Q. Flipped classroom
Flipped classroom or flip teaching is a form of blended learning in which students learn new content online by watching video lectures, usually at home, and what used to be homework (assigned problems) is now done in class with teachers offering more personalized guidance and interaction with students, instead of lecturing.
This is also known as backwards classroom, inverted classroom, reverse teaching, and the Thayer Method.
A flipped classroom is one where students are introduced to content at home, and practice working through it at school.
- In this learning approach, face-to-face interaction is mixed with independent study via technology.
- Students watch pre-recorded videos at home, and then come to school to do the homework armed with questions and at least some background knowledge.
- The concept behind the flipped classroom is rethinking when students have access to the resources they need most.
- If the problem is that students need help doing the work rather than being introduced to the new thinking behind the work, than the solution the flipped classroom takes is to reverse that pattern.
- This doubles student access to teachers–once with the videos at home, and again in the classroom, increasing the opportunity for personalization and more precise guiding of learning.

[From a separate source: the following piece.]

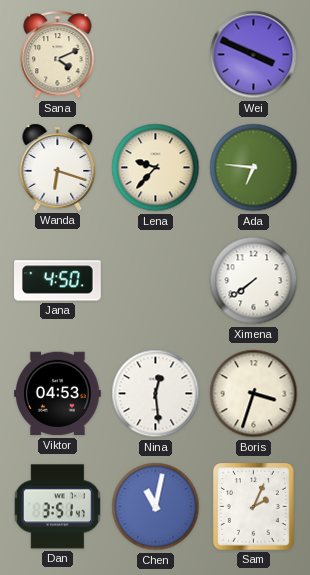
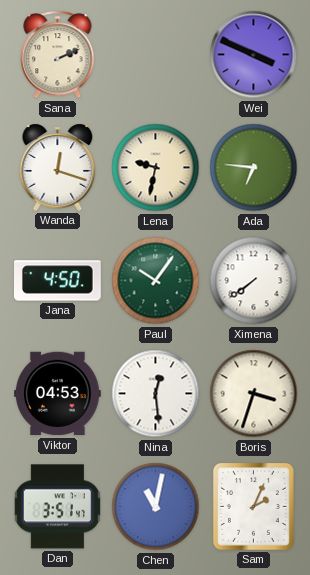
Sana: 4:11 -> 2:11
Wanda: 6:18 -> 12:18
Lena: 9:37 -> 9:32
Paul: none -> 10:06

- In the flipped classroom model, students practice under the guidance of the teacher, while accessing content on their own.
- A side benefit is that teachers can record lectures that emphasize critical ideas, power standards, and even the pace of a given curriculum map.
- It also has the side benefit of allowing students to pause, rewind, and Google terms; rewatch, etc., as well as creating a ready-made library for student review, make-up work, etc.